CAPE CANAVERAL, Fla. A robotic NASA explorer is poised to set sail Monday, July 30 on a mission to catch the solar wind and then return to Earth with a representative sampling of the primordial stuff that seeded the solar system.
Some 4.6 billion years after an interstellar cloud of gas, dust and ice collapsed and spawned the Sun and its attendant planets, the spacecraft will blast off in late July for a distant space harbor where conditions remain much the same as those at hand when the solar system formed.
Pristine material tossed off the turbulent sun then will be snatched up before the spacecraft swings back by Earth, flinging a sample return capsule toward a daring helicopter recovery over the Utah desert in September 2004.
The scientific prize: A cache of interplanetary matter that could enable 21st century researchers to decipher the elemental and isotopic make-up of the original solar nebula.
"Were looking at the beginnings," said Richard Bennett, a mission systems engineer with NASAs Jet Propulsion Laboratory in Pasadena, Calif. "The focus here is to try to gather information about how the solar system formed."
Now set for launch July 30 aboard a Boeing Delta 2 rocket at Cape Canaveral, the aptly named Genesis spacecraft will embark on a three-month journey to L-1, an interplanetary libration point where the gravitational pulls of the Sun and the Earth are balanced.
Flying some 1 million miles (1.5 million kilometers) away from Earth, the spacecraft then will spend the following two years cruising outside the influence of the planets magnetic field, sweeping through pure solar wind with a set of sophisticated collectors.
The anticipated product: Samples of the same type of matter that combined eons ago to form the Sun, nine planets and their concomitant moons as well as comets and asteroids.
"Were getting out the influence of the magnetosphere and into an area where the solar wind will not be perturbed as its coming off the sun," Bennett said.
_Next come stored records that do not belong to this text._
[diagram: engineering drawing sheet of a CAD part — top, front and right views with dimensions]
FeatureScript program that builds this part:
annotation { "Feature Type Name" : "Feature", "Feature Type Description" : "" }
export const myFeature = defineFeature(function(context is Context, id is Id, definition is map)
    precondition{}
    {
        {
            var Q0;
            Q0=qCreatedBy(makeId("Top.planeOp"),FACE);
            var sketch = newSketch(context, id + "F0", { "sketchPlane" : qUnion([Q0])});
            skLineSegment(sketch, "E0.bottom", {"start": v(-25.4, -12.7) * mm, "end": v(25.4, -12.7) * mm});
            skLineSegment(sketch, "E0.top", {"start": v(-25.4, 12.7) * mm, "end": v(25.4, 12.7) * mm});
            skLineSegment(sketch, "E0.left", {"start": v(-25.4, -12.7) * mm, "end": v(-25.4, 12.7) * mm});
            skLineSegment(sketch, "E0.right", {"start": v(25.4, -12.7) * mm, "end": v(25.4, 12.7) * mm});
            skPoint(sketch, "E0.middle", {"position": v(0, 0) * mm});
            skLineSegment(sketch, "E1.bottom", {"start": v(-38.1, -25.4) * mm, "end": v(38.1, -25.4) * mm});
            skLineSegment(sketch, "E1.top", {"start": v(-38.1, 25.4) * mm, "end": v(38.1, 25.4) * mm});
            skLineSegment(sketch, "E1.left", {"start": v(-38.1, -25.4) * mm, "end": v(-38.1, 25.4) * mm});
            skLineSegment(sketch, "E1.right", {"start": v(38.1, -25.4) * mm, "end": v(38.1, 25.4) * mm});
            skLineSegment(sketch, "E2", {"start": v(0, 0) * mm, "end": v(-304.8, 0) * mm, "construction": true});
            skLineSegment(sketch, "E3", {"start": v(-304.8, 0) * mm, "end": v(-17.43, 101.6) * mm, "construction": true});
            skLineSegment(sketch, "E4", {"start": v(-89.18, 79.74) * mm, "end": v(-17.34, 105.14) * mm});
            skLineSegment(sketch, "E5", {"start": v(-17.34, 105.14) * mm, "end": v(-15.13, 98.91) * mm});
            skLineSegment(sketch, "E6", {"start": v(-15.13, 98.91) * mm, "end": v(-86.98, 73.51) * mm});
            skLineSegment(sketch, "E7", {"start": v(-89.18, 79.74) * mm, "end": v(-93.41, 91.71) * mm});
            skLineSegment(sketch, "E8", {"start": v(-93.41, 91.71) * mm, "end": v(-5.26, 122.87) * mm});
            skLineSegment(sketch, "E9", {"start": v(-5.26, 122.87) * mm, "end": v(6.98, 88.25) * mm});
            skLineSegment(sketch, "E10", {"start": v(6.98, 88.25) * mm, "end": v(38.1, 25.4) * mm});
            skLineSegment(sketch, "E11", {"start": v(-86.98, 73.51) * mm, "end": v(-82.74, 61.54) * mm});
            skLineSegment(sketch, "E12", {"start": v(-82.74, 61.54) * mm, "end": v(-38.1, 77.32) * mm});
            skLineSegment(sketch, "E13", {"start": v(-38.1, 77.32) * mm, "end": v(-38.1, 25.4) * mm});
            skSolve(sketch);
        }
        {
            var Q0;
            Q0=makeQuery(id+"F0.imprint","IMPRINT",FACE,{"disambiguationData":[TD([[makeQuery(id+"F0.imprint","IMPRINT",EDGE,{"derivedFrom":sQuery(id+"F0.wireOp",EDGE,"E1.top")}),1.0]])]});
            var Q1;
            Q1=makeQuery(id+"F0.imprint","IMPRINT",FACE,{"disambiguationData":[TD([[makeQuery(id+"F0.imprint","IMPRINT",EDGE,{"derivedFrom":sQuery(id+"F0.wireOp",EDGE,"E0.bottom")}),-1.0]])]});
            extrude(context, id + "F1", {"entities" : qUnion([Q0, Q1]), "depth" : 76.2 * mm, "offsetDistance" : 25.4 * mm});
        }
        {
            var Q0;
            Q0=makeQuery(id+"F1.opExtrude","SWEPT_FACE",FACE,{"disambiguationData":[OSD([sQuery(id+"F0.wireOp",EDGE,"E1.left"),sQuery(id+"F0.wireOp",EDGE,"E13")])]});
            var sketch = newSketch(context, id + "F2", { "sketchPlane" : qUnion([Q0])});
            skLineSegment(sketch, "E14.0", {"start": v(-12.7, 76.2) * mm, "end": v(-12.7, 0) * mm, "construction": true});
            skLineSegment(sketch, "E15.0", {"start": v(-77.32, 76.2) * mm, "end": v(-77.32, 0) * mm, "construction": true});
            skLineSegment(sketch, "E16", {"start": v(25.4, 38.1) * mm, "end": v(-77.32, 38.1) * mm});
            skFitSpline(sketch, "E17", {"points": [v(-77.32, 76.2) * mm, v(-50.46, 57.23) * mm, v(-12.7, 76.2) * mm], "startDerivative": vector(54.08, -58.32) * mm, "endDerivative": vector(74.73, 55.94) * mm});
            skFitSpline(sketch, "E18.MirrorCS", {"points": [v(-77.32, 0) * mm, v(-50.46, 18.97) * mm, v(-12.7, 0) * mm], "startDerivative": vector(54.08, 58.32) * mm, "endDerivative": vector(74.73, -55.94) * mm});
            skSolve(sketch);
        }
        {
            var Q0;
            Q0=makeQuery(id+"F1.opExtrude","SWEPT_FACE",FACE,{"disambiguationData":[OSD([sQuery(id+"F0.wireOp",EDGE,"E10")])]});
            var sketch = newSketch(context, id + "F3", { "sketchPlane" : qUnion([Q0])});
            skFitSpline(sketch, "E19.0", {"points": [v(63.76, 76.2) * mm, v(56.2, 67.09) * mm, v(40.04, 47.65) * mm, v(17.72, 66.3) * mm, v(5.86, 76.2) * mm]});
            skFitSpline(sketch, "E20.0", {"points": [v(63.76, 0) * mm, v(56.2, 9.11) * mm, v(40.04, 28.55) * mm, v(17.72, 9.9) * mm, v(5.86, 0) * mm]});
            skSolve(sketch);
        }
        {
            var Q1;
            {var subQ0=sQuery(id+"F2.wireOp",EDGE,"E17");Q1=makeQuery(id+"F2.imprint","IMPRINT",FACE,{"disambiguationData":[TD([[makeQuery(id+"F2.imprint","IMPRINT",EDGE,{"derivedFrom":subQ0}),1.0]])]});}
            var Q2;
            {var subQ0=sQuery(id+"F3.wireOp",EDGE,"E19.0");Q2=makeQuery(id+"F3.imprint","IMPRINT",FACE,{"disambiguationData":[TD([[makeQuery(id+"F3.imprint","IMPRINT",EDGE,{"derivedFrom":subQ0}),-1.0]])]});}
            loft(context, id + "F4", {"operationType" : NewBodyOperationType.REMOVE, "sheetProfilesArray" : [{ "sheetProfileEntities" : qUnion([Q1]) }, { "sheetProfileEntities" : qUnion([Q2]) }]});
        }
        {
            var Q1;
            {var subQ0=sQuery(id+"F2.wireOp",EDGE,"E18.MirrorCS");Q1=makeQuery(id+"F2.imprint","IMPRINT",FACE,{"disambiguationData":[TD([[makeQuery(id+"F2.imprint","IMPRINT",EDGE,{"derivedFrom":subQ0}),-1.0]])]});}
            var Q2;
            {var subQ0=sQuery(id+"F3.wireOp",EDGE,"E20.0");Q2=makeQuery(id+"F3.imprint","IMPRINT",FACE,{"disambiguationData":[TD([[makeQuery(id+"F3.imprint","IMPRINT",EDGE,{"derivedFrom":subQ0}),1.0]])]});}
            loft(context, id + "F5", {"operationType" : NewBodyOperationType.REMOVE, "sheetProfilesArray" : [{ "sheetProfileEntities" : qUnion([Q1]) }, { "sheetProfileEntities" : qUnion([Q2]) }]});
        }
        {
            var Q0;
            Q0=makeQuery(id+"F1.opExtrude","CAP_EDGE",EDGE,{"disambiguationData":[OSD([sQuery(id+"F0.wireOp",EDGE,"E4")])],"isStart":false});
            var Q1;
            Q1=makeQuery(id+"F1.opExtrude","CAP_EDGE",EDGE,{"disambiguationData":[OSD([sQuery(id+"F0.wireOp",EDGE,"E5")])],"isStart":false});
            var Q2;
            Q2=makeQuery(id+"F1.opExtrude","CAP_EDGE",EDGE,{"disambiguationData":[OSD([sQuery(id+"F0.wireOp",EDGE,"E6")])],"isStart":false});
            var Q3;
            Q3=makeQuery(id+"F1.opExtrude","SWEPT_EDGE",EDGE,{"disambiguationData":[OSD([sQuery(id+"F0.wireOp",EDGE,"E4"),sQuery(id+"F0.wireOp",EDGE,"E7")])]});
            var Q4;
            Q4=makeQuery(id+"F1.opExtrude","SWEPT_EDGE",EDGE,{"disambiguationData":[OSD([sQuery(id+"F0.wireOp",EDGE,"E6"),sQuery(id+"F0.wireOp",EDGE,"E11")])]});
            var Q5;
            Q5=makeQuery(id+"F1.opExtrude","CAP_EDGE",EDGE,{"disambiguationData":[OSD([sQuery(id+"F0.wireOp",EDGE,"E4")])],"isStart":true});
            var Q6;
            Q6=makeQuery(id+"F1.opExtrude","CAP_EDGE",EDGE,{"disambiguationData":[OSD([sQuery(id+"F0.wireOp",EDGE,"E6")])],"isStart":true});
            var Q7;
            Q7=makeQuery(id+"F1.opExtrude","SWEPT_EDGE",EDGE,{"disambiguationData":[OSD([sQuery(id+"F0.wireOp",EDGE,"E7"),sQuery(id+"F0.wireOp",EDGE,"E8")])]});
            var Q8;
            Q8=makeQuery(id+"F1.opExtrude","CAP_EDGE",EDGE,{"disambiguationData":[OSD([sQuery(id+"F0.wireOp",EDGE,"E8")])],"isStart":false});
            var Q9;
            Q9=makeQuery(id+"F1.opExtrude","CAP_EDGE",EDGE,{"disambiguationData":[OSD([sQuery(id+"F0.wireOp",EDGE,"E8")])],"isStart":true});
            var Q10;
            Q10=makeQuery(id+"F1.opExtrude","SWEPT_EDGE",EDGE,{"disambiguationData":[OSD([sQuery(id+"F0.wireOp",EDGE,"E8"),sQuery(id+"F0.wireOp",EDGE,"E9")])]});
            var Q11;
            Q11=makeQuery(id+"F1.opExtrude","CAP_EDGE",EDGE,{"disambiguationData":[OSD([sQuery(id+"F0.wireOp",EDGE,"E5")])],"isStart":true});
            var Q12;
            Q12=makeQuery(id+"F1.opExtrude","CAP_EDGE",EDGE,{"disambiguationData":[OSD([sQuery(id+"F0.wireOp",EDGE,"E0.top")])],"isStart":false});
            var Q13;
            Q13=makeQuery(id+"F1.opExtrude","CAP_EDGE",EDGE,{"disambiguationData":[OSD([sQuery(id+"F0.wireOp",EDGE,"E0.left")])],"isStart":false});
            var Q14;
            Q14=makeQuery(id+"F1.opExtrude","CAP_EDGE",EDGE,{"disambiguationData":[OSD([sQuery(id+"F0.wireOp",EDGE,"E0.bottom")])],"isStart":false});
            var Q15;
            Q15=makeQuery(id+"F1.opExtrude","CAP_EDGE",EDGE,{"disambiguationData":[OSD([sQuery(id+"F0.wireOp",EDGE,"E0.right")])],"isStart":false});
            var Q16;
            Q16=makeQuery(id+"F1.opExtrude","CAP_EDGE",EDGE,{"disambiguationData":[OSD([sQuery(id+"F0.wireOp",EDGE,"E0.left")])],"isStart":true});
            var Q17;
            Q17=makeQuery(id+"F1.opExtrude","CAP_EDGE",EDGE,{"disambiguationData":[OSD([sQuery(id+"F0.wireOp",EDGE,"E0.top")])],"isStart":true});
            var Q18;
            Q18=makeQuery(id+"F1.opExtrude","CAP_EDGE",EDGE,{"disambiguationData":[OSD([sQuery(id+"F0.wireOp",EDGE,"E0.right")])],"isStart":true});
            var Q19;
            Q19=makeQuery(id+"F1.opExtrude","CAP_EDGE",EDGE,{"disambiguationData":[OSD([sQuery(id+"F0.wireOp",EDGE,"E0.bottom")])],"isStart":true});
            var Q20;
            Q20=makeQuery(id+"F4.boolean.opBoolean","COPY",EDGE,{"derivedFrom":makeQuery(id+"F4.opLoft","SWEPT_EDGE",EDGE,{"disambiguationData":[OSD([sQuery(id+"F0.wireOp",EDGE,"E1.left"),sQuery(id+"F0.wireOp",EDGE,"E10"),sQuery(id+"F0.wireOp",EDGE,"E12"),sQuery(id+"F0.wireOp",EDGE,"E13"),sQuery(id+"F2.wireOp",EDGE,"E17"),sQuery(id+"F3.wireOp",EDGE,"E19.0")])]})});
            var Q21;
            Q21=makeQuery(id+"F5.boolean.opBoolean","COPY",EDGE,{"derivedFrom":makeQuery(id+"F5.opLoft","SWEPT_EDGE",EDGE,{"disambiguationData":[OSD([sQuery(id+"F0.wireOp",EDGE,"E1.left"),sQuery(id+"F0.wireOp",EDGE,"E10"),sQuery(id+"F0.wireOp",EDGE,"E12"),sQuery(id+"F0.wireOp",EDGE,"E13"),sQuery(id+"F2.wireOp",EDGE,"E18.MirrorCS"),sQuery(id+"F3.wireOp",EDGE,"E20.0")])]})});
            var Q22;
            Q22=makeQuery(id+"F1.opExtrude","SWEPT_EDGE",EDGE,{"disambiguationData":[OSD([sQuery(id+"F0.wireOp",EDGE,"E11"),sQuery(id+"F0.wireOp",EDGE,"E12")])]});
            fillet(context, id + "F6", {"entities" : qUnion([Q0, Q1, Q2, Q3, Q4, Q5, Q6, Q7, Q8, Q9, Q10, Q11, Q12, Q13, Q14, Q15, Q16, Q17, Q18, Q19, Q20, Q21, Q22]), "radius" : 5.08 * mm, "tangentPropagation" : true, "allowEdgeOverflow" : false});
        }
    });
"Well just get the pristine wind as its coming in toward Earth, and thats what were after. We dont want to see something that in essence was manipulated or tainted by the Earth and its environment."
The Sun is thought to contain more than 99 percent of the various matter found throughout the solar system, and material blasted off its surface is constantly carried through interplanetary space by the solar wind.
Built by Lockheed Martin, the $90 million Genesis spacecraft is equipped with collector arrays that are designed to gather matter being blown toward Earth.
Housed in a conical sample return capsule that will swing open like a clamshell, the arrays contain wafers of ultra-pure silicon, sapphire and other materials that first will capture and then preserve solar wind particles.
"The particles are trapped really simply," said JPL project manager Chet Sasaki. "We expose the collectors. The solar wind comes zipping along, and the particles slam into the collector and embed within it."
After flying five halo orbits around L-1, the collectors will be stowed back within the sample capsule before its lid is tightly closed for a five-month trip back to Earth.
As simple as all that sounds, project managers faced a huge engineering challenge in designing and building the spacecraft: Preventing sample contamination.
"We had to make sure that the (collector) materials we put on the spacecraft were properly sealed and maintained as pristine as possible so that when they are exposed, what were really measuring is the matter within the solar winds," Bennett said.
"And after that, the solar wind particles have to be sealed back up in the return capsule and brought back to Earth safely without breaching those seals."